Angron and Lorgar begin a secretive mission together, but World Eaters’ berserk fury soon attracts the attention of xenos raiders who will not allow him to follow this bloody path.
Running at approximately 73 minutes, this latest audio drama published by The Black Library in the Horus Heresy series depicts an engagement between the World Eaters and the Word Bearers versus an Eldar fleet. Although briefly touched upon in previous books and audio shorts, a publication in this series focusing solely on the World Eaters (Lorgars legion features, but mostly as a side-show) deepens the lore of the Hersy even further. Written by the excellent author, Aaron Demski-Bowden, we get a deeper look into what makes this legion, and especially the primarch Angron, tick.
I enjoy listening to audiobooks on my long commutes. Although I do not have the luxury of being able to devote all my attention to the story (seeing as I play this through my car stereo, as opposed to those who listen to these drama’s on a more portable media), it makes the long rides more bearable. In fact, many a time I am wishing for the road to be longer so I don’t have to interrupt what I am listening at.

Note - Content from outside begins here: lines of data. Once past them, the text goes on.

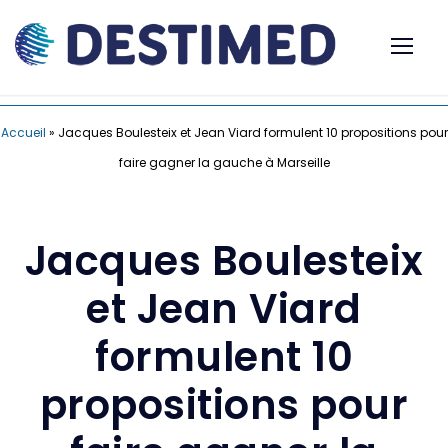
Accueil
»
Jacques Boulesteix et Jean Viard formulent 10 propositions pour
faire gagner la gauche à Marseille
Jacques Boulesteix
et Jean Viard
formulent 10
propositions pour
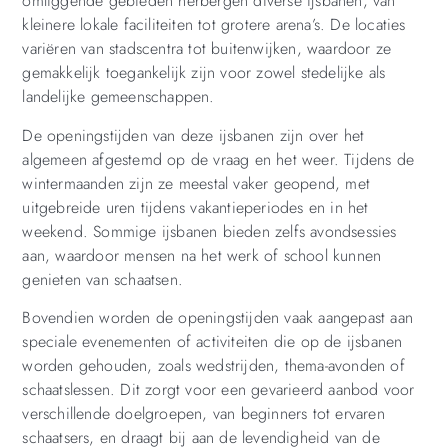
omliggende gebieden herbergen diverse ijsbanen, van
kleinere lokale faciliteiten tot grotere arena’s. De locaties
variëren van stadscentra tot buitenwijken, waardoor ze
gemakkelijk toegankelijk zijn voor zowel stedelijke als
landelijke gemeenschappen.
De openingstijden van deze ijsbanen zijn over het
algemeen afgestemd op de vraag en het weer. Tijdens de
wintermaanden zijn ze meestal vaker geopend, met
uitgebreide uren tijdens vakantieperiodes en in het
weekend. Sommige ijsbanen bieden zelfs avondsessies
aan, waardoor mensen na het werk of school kunnen
genieten van schaatsen.
Bovendien worden de openingstijden vaak aangepast aan
speciale evenementen of activiteiten die op de ijsbanen
worden gehouden, zoals wedstrijden, thema-avonden of
schaatslessen. Dit zorgt voor een gevarieerd aanbod voor
verschillende doelgroepen, van beginners tot ervaren
schaatsers, en draagt bij aan de levendigheid van de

Buther’s Nails is one of those excellent audio drama’s. It grips the listener straight from the get go, and propels him/her right into the action. The World Eaters, now commonly depicted as violence chasing madmen, do benefit from the Horus Heresy series as a whole. This drama, and other shorts before it, including “cameo’s” in other books, give each representative of this legion a lot more depth beyond the mindless savagery they become known for in the current universe of Warhammer 40K. I was quite pleasantly surprised that this drama featured less violence, gore and battle scenes than one would expect. Granted, it does depict one long skirmish, but the deeper layer Aaron Demski-Bowden has managed to weave into the story adds an overwhelming sense of tragedy associated with Angron and his legion. An overwhelming sense of what-if was left behind in my mind, as well as a huge amount of despise for the main characters brother Lorgar. It is very tempting to write spoilers on the story as a whole, suffice it to say that Lorgars role in the downfall of the traitor legions, and as an architect of the current state of chaos,deepens even further.
The voice casting was pretty good. The voice for Lorgar was spot on for what I would have expected. I was surprised by the choice for Kharn, I do hope they stick with that for the rest of the series, for it IS distinctive. Changing it up would only hurt his character. I felt Angron was slightly off. While depicting his pain and madness, I felt it missed some of the oomph and boom I would expect for what the character represents. After all, we are talking about post-humans here, with Angron being a demigod towering over his space marines. The story itself was flowing quite nicely, with never a dull moment that I wished would go faster, or that would obstruct the flow of the narrative. In fact, the story was so well written, that at the end I was worrying I had missed something on the road as the road seemed much shorter than it really was.
I highly recommend this short to everyone interested in the Warhammer 40K universe. Though I do admit: with some of the already established lore in mind, especially the back story of Angron, and where he and his fellow space marines end up is slightly mandatory. It makes everything all the more dramatic and tragic, and enhances the experience as a whole.